Sedici ore di traffico di mezzi pesanti proprio sotto la finestra di casa degli abitanti di via Barrili a Carcare, paese dell'entroterra in provincia di Savona. Un canto del gallo industriale decisamente spiacevole per i cittadini, che si trasforma in un ritornello indigesto per tutta la giornata.
Tanto che i residenti si sono trasformati in rilevatori di traffico, facendo da vedette sul balcone di casa e appuntando diligentemente il numero di camion e tir in transito nella via cittadina.

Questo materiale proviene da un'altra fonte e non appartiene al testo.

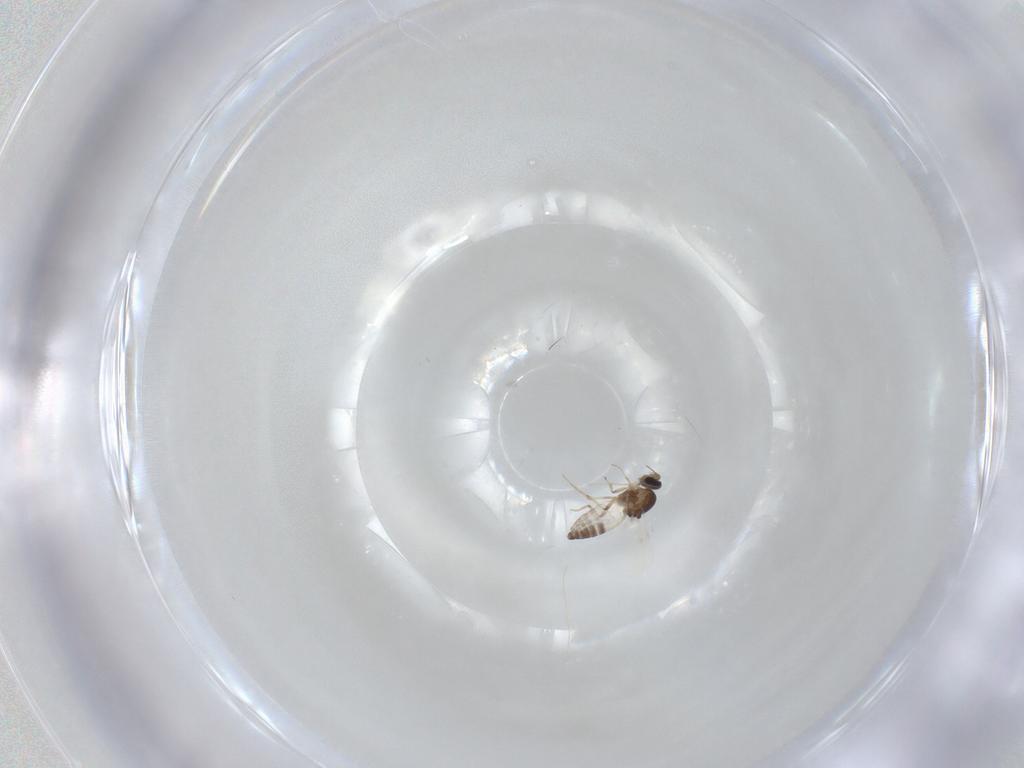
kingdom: Animalia
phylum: Arthropoda
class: Insecta
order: Diptera
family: Ceratopogonidae
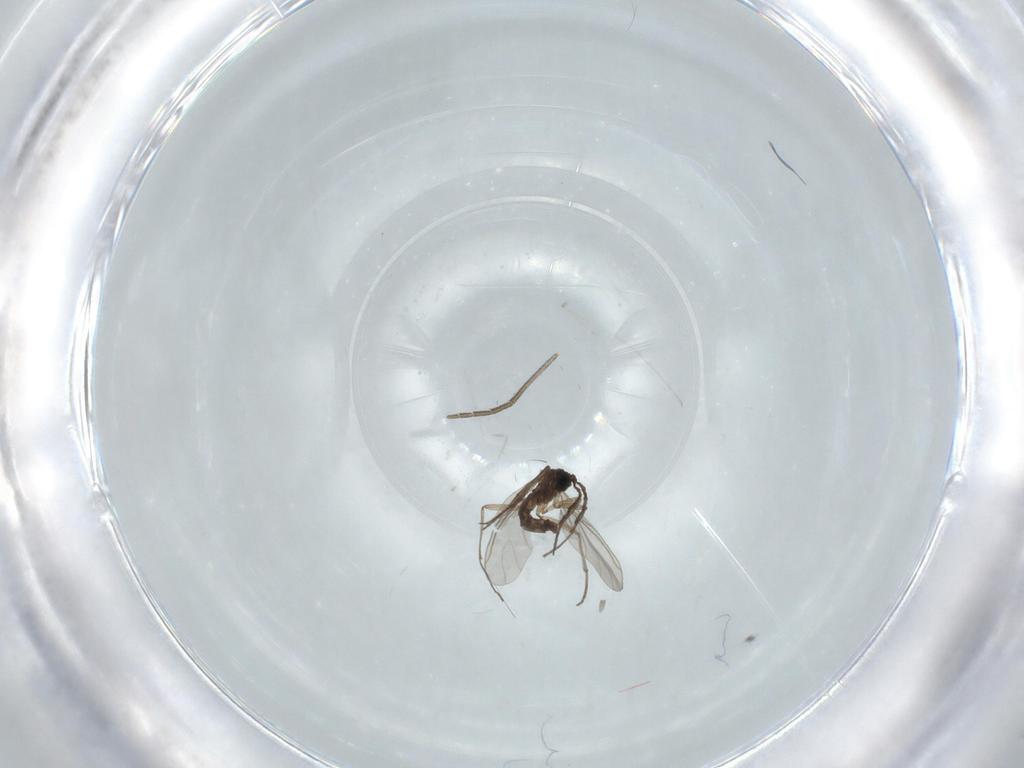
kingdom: Animalia
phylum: Arthropoda
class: Insecta
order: Diptera
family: Sciaridae
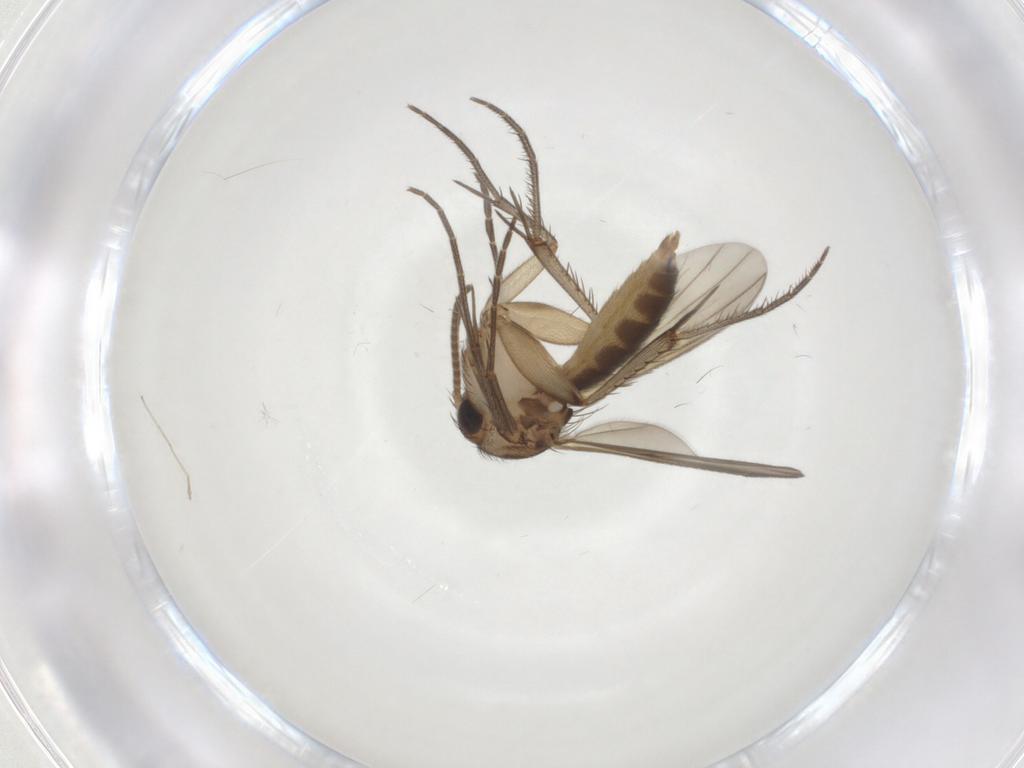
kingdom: Animalia
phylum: Arthropoda
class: Insecta
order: Diptera
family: Mycetophilidae
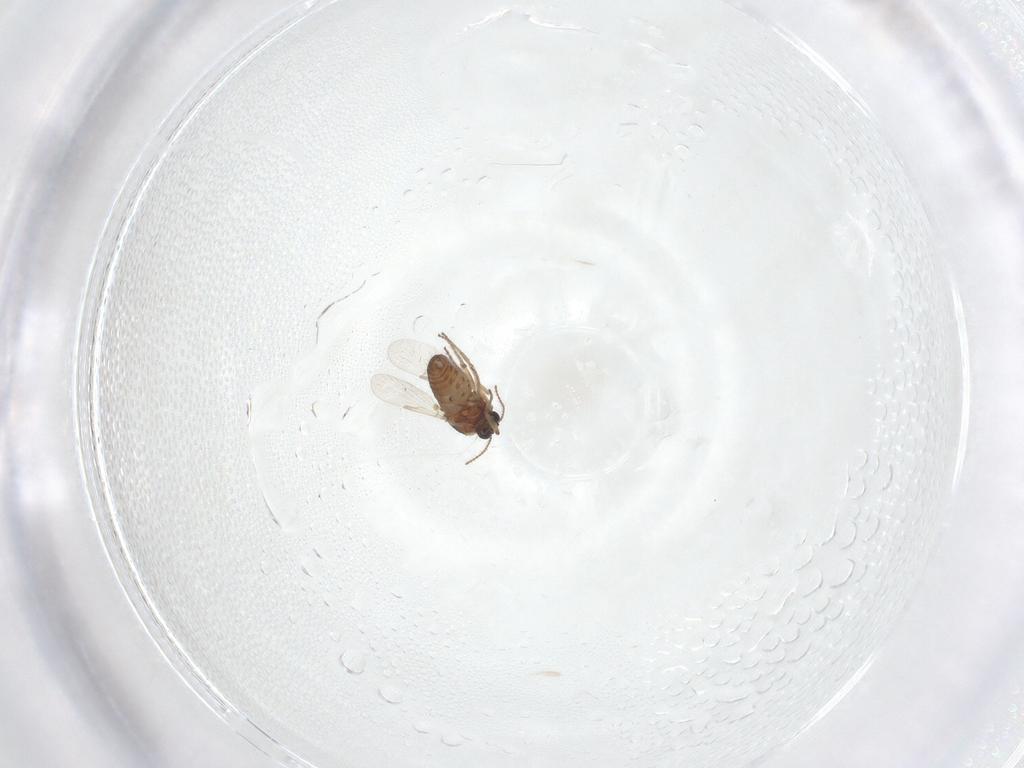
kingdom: Animalia
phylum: Arthropoda
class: Insecta
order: Diptera
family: Ceratopogonidae
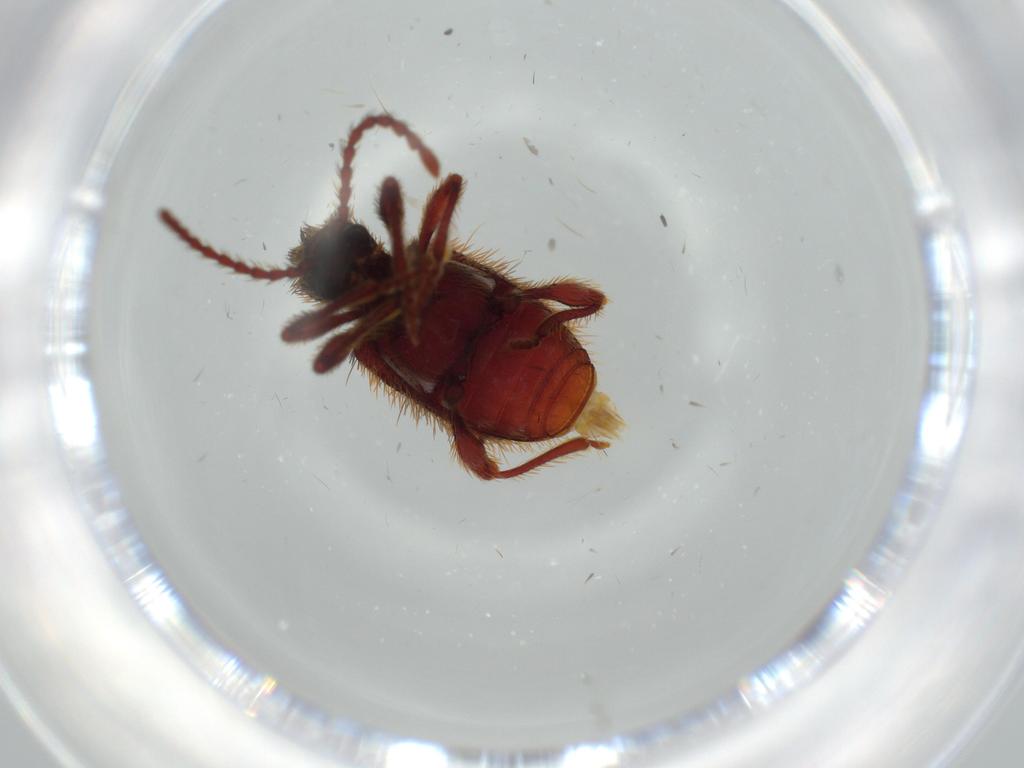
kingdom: Animalia
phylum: Arthropoda
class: Insecta
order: Coleoptera
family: Ptinidae
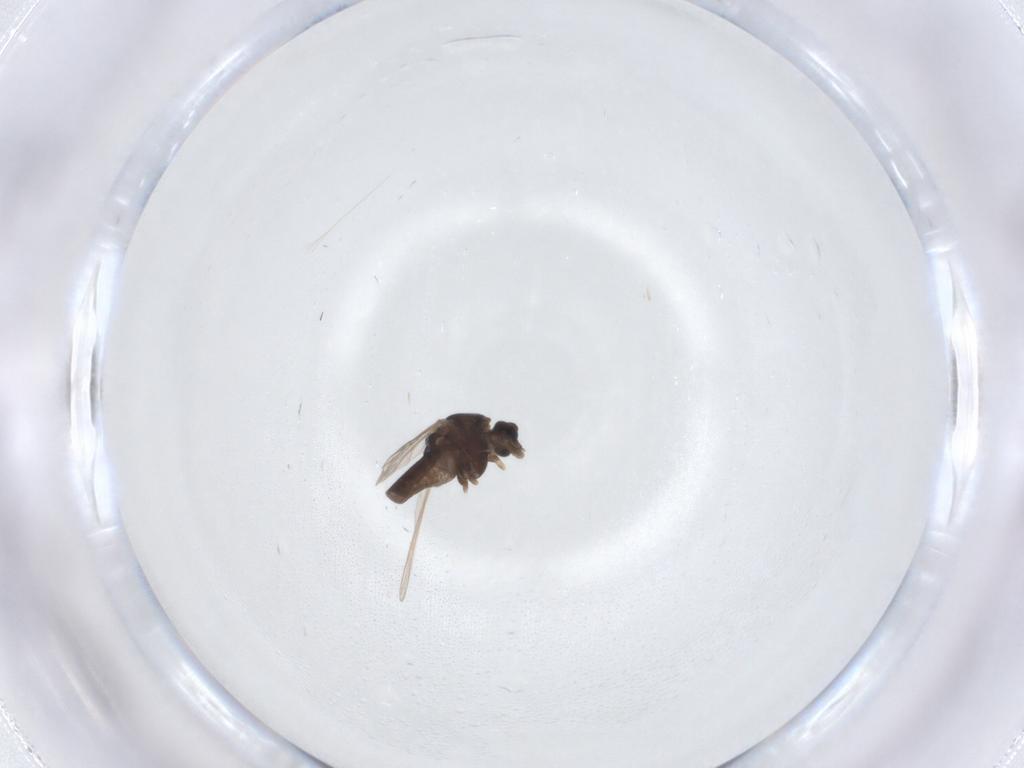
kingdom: Animalia
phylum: Arthropoda
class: Insecta
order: Diptera
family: Chironomidae
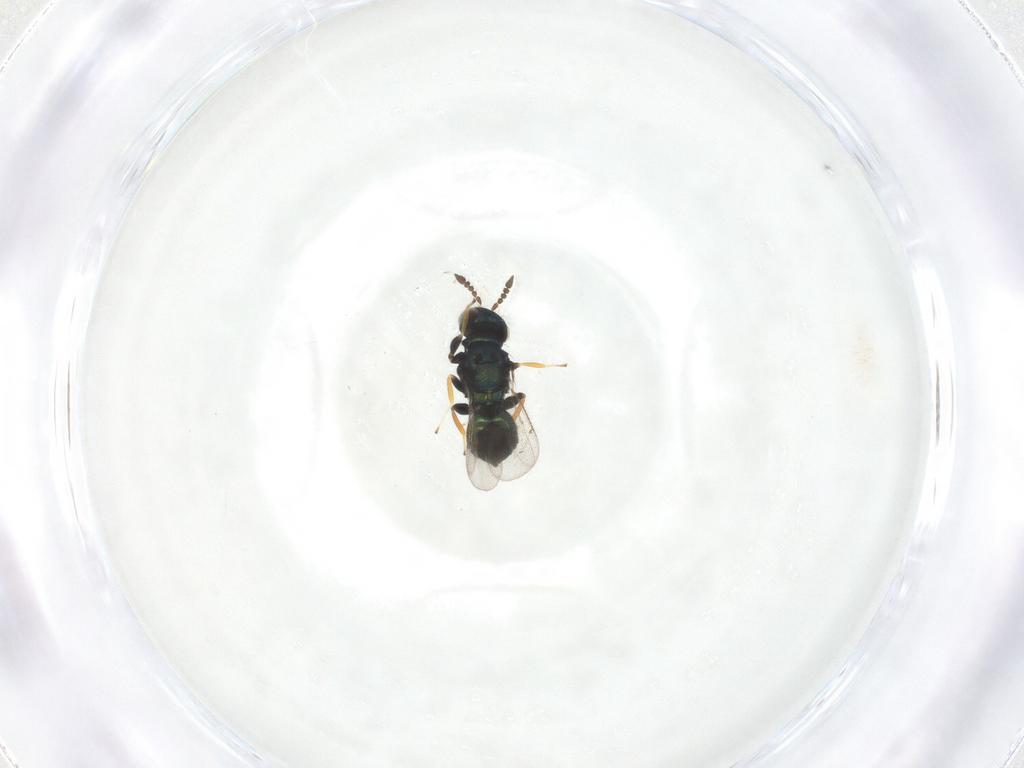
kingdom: Animalia
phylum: Arthropoda
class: Insecta
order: Hymenoptera
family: Eulophidae
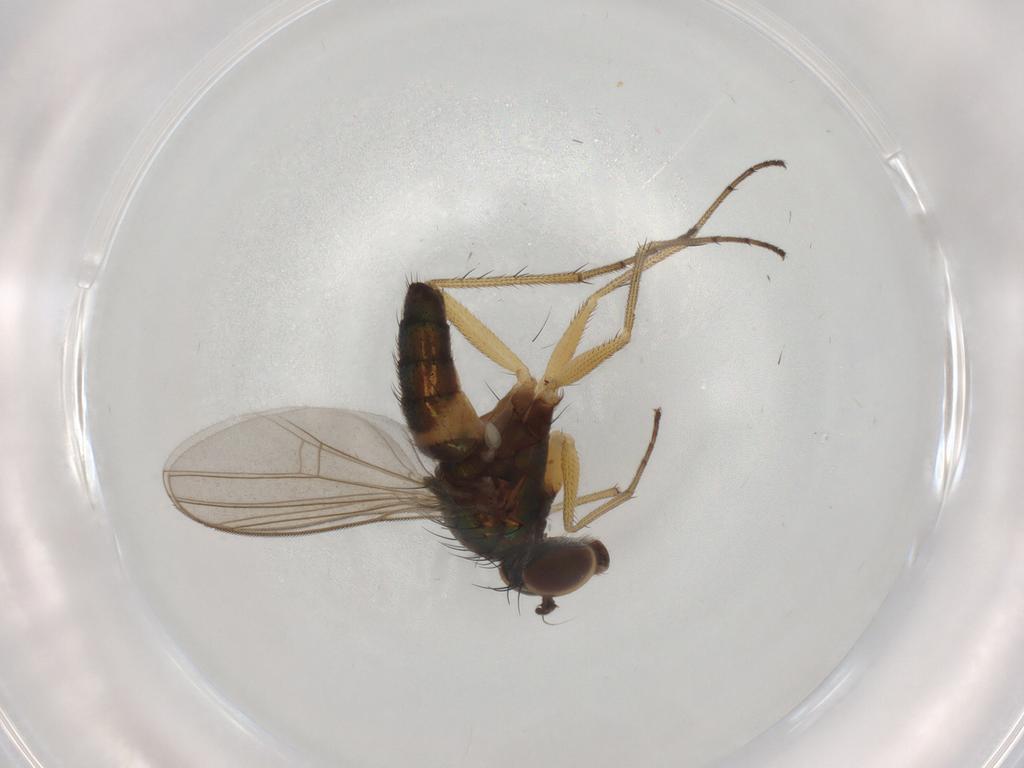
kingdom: Animalia
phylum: Arthropoda
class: Insecta
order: Diptera
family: Dolichopodidae
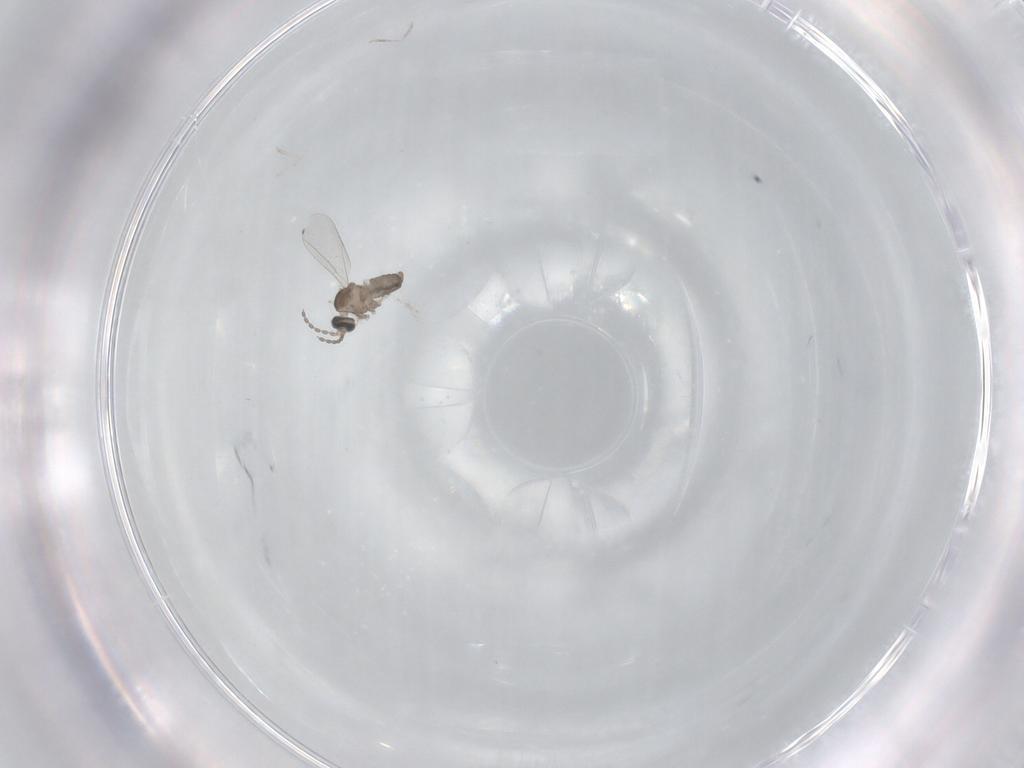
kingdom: Animalia
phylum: Arthropoda
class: Insecta
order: Diptera
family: Cecidomyiidae
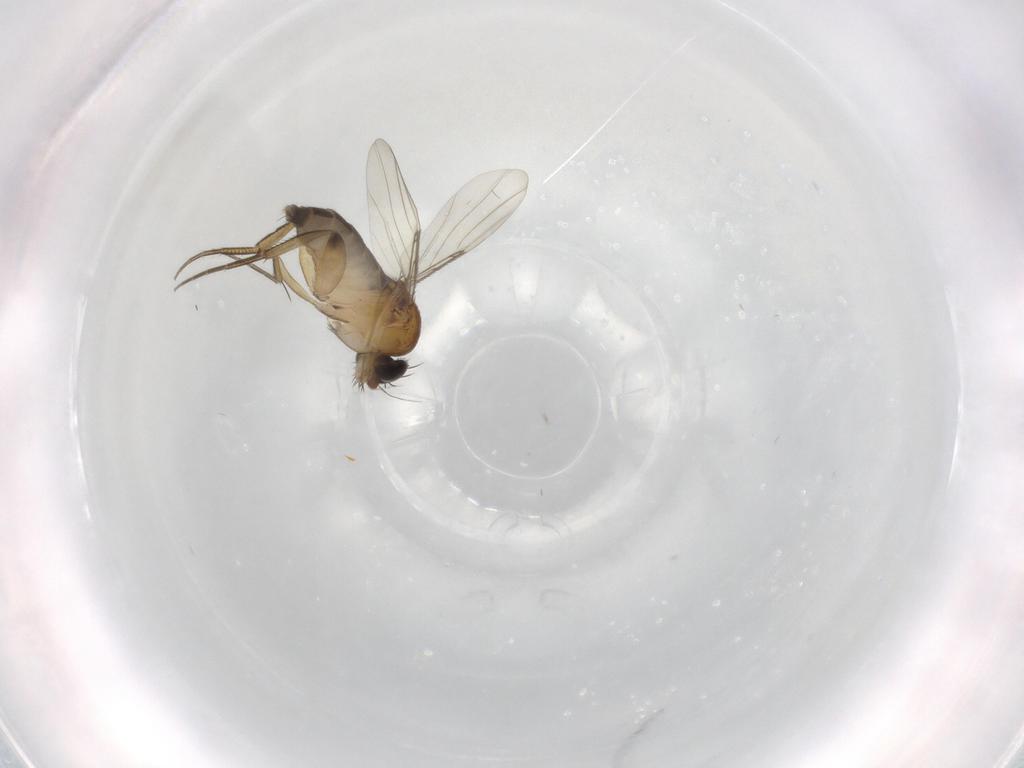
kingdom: Animalia
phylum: Arthropoda
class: Insecta
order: Diptera
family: Phoridae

I numeri portati ieri in Consiglio comunale dal gruppo d'opposizione «Carcare nel 2000» sono più da nodo autostradale che da strada provinciale: una media di 45 veicoli oltre le 3,5 tonnellate ogni ora, che moltiplicati per il tempo di transito giornaliero - dalle 5 alle 22 - fanno la bellezza di 720 mezzi pesanti. Una cifra considerevole a cui va aggiunto il numero delle auto e degli autobus.
«Conosciamo la situazione - spiega Angela Nicolini, sindaco di Carcare - ma con la variante alla strada provinciale il problema sarà arginato». L'opposizione ribatte secca: «Sono dieci anni che si parla dei lavori per la cosiddetta bretella del Mulino, ma sarà una soluzione solo quando la vedremo in funzione».